● Your tasks:
(a) Answer these questions using the notes on parameter superposition below:
(i) What name do the notes give the proposed technique?
(ii) From which group are rotations sampled in rotational superposition?
(iii) For convolutional layers, what do the notes say superposition should be applied to?
(b) Do these statements agree with the notes on parameter superposition below? Answer yes or no for each, and quote the deciding words.
(i) A task's parameters are retrieved from the superimposed model without any noise.
(ii) Binary superposition is a special case of complex superposition.
(iii) Choosing the context vectors as integral powers of the first context vector reduces the memory footprint.
(c) Can you continue the notes on parameter superposition below from the point where they stop?

● Excerpt provided:

Papers I Read Notes and Summaries

Superposition of many models into one

Introduction

  • The paper proposes a technique (called Parameter Superposition or PSP) for training and storing multiple models within a single set (or instance) of parameters.

  • The different models exist in “superposition” and can be retrieved dynamically given task-specific context information.

  • Link to the paper.

Parameter Substitution

  • Consider a task with input \(x \in R^N\) and parameter \(W$ \in R^{M \times N}\) where the output (target or features) are given as \(y=Wx\).

  • Now consider \(K\) such tasks with parameters \(W_1, W_2, \cdots W_K\).

  • If each \(W_k\) requires only a small subspace in \(R^N\), then a linear transformation \(C_k^{-1}\) can be used such that each \(W_kC_k^{-1}\) occupies a mutually orthogonal subspace in \(R^N\).

  • The set of parameters \(W_1, \cdots W_K\) can be represented by a single \(W^{M \times N}\) by adding \(W_kC_k^{-1}\).

  • The parameter corresponding to the \(k^{th}\) task can be retrived (with some noise) using the context \(C_k\) as \(W^{~}_k = WC_k\)

  • Even though the retrieval is noisy, the effect of noise is limited for the context vectors used in the paper.

  • Finally, \(\widetilde(y) = \widetilde(W)_{k}x = (WC_{k})x = W(C_{k}x)\)

  • Instead of learning \(K\) separate models, only \(K\) context vectors (along with 1 superimposed model) needs to be learned.

  • The key assumption is that \(N\) (in \(x \in R^N)\) is large enough such that each \(W_k\) requires only a small subspace of \(R^N\).

  • Since images and speech signals tend to occupy a low dimensional manifold, this requirement can be satisfied by over-parameterizing x.

Choice of Context C

  • Rotational Superposition (pspRotation)

    • Sample rotations uniformly from the orthogonal group \(O(M)\).

    • Downside is that if \(M \sim N\), it requires storing as many parameters as learning \(K\) individual models (since \(C\) is of the size of ##M \times M$$).

  • Complex Superposition (pspComplex)

    • The design of rotational superposition can be improved by choosing \(C_k\) to be a diagonal matrix ie \(C_k = diag(c_k)\) where \(c_k\) is a vector of size \(M\).

    • Choosing \(c_k\) to be a vector of complex numbers (of the form \(c_{k}^{j} = e^{i\phi_{j}(k)}\) where \(\phi_{j}(k)\) or the phase is sampled uniformly from \([-\pi, \pi]\)) leads to \(C_k\) being a digonal orthogonal matrix.

  • Powers of a single context

    • The memory footprint can be further reduced by choosing the context vectors to be integral powers of the first context vector.
  • Binary Superposition (pspBinary)

    • This is a special case of complex superposition where the context vectors are binary.

Neural Network Superposition

  • The parameter superposition principle can be applied to all the linear layers of a network.

  • For the convolutional layers, it makes more sense to apply superposition to the convolutional kernel and not to the input image (as the dimensionality of convolutional parameters is smaller than that of inputs).

Dataset records:
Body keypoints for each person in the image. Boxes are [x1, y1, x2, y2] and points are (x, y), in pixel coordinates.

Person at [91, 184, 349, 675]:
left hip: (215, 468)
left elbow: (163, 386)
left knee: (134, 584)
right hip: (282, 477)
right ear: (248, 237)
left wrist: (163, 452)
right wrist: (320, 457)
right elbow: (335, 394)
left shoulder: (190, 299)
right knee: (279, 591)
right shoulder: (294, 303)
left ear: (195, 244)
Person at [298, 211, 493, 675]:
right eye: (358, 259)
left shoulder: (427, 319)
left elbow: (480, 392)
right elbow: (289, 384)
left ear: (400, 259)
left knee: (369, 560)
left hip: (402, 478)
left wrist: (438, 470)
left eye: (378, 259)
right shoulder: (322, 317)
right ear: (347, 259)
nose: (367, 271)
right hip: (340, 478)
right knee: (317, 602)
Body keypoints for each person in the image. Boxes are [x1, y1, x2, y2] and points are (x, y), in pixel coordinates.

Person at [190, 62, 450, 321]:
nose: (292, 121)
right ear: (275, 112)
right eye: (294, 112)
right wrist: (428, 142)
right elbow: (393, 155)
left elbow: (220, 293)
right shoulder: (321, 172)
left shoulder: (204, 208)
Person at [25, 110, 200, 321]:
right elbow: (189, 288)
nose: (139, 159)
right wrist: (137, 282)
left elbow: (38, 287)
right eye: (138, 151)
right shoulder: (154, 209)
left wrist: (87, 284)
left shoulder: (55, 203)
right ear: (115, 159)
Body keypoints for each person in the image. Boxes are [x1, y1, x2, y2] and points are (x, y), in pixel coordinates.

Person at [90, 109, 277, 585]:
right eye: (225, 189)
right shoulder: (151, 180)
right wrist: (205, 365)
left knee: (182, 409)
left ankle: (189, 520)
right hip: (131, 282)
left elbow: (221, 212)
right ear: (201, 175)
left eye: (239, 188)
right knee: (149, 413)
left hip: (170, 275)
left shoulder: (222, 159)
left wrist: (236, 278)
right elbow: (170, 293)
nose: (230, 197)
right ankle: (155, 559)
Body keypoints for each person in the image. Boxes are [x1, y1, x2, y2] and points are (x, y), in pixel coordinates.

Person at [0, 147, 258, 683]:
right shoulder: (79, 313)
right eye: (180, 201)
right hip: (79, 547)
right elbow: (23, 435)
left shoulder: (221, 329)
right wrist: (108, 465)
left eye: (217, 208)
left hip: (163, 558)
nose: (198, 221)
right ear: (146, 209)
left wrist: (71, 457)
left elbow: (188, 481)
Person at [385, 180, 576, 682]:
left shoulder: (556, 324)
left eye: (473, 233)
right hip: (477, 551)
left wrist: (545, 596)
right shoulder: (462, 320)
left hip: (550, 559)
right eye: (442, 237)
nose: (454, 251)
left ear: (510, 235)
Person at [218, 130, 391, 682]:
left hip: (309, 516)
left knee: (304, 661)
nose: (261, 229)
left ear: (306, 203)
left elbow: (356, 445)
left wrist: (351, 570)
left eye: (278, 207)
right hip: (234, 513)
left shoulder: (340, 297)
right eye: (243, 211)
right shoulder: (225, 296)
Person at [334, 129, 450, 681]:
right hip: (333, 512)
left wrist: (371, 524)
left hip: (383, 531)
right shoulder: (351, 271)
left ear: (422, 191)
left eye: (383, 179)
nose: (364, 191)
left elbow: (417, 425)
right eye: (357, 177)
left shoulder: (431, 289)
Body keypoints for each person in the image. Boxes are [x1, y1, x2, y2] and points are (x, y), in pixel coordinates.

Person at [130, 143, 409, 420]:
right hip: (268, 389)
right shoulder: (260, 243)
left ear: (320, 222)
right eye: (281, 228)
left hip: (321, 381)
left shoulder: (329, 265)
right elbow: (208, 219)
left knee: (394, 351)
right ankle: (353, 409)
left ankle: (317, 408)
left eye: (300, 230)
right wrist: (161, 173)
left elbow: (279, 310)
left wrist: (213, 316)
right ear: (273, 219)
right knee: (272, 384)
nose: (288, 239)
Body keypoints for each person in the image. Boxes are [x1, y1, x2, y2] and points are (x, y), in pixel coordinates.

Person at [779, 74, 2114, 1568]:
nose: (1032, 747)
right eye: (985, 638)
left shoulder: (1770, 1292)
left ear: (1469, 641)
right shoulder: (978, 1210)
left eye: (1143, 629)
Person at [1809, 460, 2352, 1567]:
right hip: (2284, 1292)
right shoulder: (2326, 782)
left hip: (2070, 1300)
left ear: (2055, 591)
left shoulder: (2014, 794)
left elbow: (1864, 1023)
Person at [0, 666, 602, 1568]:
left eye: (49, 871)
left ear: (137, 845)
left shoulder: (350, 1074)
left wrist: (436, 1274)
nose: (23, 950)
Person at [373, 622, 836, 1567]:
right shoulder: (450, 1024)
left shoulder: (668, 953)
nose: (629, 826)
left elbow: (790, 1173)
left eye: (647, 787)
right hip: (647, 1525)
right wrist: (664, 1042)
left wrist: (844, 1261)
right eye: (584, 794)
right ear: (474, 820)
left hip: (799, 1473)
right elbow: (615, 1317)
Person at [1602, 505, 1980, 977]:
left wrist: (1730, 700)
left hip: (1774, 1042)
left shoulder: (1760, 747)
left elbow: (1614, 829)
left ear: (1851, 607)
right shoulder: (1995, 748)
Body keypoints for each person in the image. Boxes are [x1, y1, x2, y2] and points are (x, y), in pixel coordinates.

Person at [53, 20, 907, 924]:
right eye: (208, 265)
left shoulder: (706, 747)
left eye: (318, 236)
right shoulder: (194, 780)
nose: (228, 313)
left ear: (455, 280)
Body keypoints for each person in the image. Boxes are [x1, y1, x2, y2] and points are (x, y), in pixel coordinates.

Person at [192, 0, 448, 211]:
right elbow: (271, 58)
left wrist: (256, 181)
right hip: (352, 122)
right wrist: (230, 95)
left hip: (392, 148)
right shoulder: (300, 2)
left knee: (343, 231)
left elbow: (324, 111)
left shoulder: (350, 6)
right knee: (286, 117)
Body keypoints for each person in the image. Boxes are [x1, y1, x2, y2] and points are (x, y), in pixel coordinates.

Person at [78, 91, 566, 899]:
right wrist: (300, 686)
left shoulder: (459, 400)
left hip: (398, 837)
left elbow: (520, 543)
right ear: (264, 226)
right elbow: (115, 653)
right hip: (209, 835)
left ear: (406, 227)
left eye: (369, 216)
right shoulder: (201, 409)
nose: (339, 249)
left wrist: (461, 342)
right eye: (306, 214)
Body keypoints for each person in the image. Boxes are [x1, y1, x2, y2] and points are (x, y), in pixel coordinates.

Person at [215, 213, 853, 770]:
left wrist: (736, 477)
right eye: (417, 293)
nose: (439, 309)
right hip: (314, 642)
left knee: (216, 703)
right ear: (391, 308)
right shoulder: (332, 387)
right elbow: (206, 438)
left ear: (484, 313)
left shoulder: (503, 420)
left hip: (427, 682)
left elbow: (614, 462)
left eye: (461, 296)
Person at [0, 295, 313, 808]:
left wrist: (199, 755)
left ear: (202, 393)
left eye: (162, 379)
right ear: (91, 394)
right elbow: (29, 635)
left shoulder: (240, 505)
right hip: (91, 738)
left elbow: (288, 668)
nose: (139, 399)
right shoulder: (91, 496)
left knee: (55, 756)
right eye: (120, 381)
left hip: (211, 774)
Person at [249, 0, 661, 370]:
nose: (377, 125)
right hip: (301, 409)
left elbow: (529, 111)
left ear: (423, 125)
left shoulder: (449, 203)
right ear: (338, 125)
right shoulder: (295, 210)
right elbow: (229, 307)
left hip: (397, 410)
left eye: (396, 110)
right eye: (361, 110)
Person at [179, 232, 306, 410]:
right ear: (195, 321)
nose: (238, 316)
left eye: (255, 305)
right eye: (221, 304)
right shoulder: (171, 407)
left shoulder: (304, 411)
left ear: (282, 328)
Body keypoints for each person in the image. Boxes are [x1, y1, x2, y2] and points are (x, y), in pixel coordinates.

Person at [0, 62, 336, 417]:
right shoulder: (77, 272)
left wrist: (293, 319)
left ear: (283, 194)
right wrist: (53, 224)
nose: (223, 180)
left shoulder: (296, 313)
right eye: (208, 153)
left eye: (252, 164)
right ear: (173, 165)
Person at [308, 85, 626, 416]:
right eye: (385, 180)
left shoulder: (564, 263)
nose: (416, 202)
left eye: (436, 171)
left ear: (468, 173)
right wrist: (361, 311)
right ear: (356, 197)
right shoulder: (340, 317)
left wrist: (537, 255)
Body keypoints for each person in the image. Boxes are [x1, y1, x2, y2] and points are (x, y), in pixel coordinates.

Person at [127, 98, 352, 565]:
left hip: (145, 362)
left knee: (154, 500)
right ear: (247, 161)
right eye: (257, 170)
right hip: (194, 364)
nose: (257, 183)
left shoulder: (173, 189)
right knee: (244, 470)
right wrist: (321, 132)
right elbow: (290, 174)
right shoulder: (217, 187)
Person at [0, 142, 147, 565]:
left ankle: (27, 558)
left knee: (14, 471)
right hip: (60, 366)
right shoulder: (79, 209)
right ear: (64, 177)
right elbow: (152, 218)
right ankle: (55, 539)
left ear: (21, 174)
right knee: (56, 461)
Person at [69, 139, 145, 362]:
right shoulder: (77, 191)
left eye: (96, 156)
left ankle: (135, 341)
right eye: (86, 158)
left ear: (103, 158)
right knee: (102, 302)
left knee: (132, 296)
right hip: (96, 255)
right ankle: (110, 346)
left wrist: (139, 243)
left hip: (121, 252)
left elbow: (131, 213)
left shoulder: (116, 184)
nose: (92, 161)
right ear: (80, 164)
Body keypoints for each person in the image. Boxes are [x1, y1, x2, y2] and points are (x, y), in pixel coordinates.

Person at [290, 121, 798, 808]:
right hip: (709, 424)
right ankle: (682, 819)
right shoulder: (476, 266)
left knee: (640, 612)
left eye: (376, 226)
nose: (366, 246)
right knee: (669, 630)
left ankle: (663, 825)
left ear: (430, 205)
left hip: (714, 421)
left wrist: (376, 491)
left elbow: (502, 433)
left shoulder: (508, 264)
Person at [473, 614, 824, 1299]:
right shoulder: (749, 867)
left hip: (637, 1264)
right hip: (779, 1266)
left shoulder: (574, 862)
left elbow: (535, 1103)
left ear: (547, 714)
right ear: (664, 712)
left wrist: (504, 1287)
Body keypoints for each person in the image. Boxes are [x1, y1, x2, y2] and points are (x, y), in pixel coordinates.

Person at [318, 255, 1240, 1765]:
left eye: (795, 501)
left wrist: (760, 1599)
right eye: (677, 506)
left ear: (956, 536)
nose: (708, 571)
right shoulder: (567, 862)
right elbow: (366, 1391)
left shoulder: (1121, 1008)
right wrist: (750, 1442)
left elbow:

● Results for each task:
(a)
(i) Parameter Superposition, or PSP.
(ii) The orthogonal group O(M).
(iii) The convolutional kernel, not the input image.

(b)
(i) No: "retrived (with some noise) using the context"
(ii) Yes: "This is a special case of complex superposition where the context vectors are binary."
(iii) Yes: "The memory footprint can be further reduced by choosing the context vectors to be integral powers of the first context vector."

(c)
Experiments

  • For all the experiments, the baseline is a standard supervised learning setup, unless mentioned otherwise.

  • The metric is the performance on the previous tasks when the model has been trained on the newer tasks.

  • Input Interference

    • The input distribution changes over time.

    • Permuted MNIST dataset is used where each permutation of the pixels corresponds to a new task.

    • A new task is sampled every 1000 mini-batches.

    • As the network size increases, the performance of Parameter Superposition (psp) outperforms the baseline significantly.

    • pspRotation > pspComplex > pspBinary in terms of both performance and the number of additional parameters required for each new task.

    • Given that pspBinary is the easiest to implement while being comparable to more sophisticated baselines like Elastic Weight Consolidation (EWC) and Synaptic Intelligence, the paper presents most of the results with the pspBinary model.

  • Continous Domain Shift

    • Rotating-MNIST and Rotating-FashionMNIST tasks are proposed to simulate continuous domain shift.

    • In these tasks, the input images are rotated in-plane by a small angle such that the rotation is complete after 1000 steps.

    • A new context is assigned after 100 steps as per step changes in the angle would be very small.

    • The 10 context vectors used in the first 1000 steps are reused for the subsequent steps.

  • Randomly changing the context vector

    • The paper considers an ablation where the context vector is randomly changed at every step (of the 1000 step cycle). This required the superposition model to store 1000 models.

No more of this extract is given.